How a Small Change in Home Prices Destroys Wealth

I generally try to keep these posts related to technology, gadgets and the like, but I couldn't resist a little delve into economics.

A couple of days ago, it was announced that home prices fell 4% nationwide in 2010. Better than some years, worse than others, but it occurred to me that a lot of people fail to realize the practical implications of a decline in home values.

It goes without saying that most people in America don't own their homes, their banks do.  If we actually owned our homes, we would not have had the subprime mortgage crisis at all, or the government bailout of Fannie, Freddy, AIG and scores of other banks.  This is important to keep in mind.

So, if we accept that banks own the homes, and "Homeowners" have "equity" in their homes of say, 20% for sake of argument.  Let's see what happens when home values go down by 4% in one year.

Home value at the beginning of 2010: $200,000
"Homeowner's Equity" at the beginning of 2010: $40,000 (individual asset)
Bank receivable (mortgage) at the beginning of 2010: $160,000 (bank asset)

So, in 2010, home value drops by 4%, or $8,000.  Assuming no repayment of mortgage principal, and neglecting the cost of taxes, insurance, interest and maintenance, here's where you end up.

Home value is now $192,000
"Homeowner's Equity" is now $32,000 (individual asset)
The bank receivable (mortgage) remains $160,000 (bank asset).  The mortgage is not devalued at all, you still owe the entire amount, regardless of what your home is worth.

So the "Homeowner" has lost $8,000 on their original cash investment of $40,000, or a whopping 20% in one year.  The bank hasn't lost a thing, but the wealth of the individual "Homeowner" has taken a very serious hit.

Maybe this is perfectly obvious to everyone, but for some reason, I just don't think it is.  Unless you actually own your home, the loss on the asset is magnified by the leverage (mortgage) employed to acquire the asset.  The "Homeowner" takes the loss on the entire asset while "owning" only a small fraction of that asset.  It is the American people who bear the risk in this transaction.
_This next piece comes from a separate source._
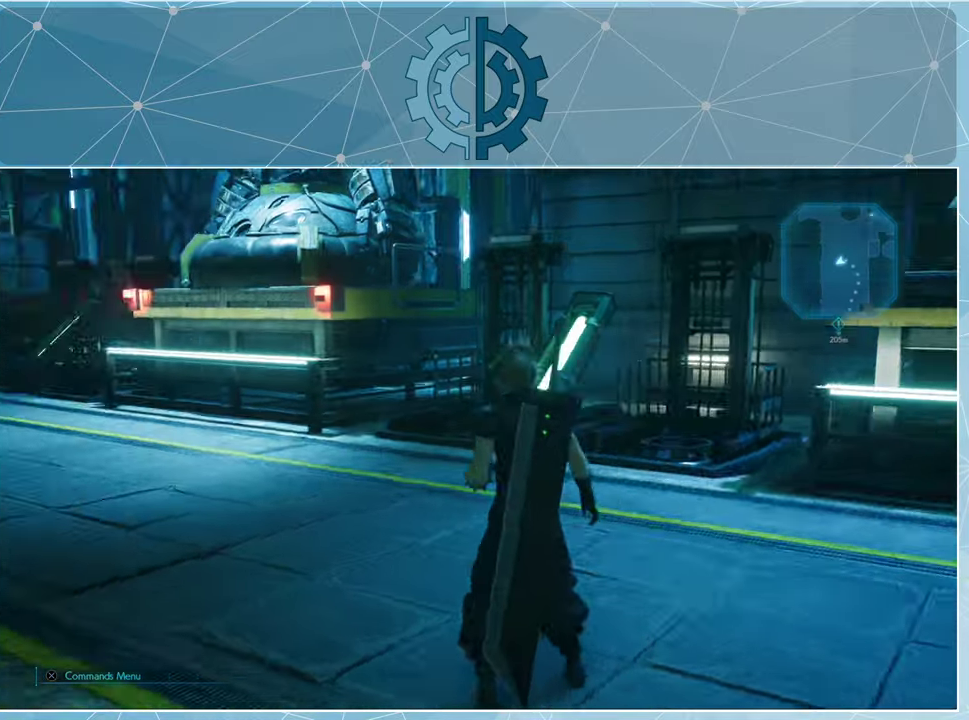
{"buttons": ["R1"], "left_stick": "up", "right_stick": "left", "events": [[100, "left_stick", "up"], [167, "right_stick", "center"], [366, "right_stick", "left"]]}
Home ownership is identical to purchasing stock on margin.  Few people have the risk tolerance or sophistication to sell uncovered options or buy stock on margin.  How is it that home ownership somehow persists as a cornerstone of the "American Dream"?

If you ask me, home ownership is indentured servitude taken to a whole new level.  It is a huge fraud perpetuated on the American public by the financial establishment.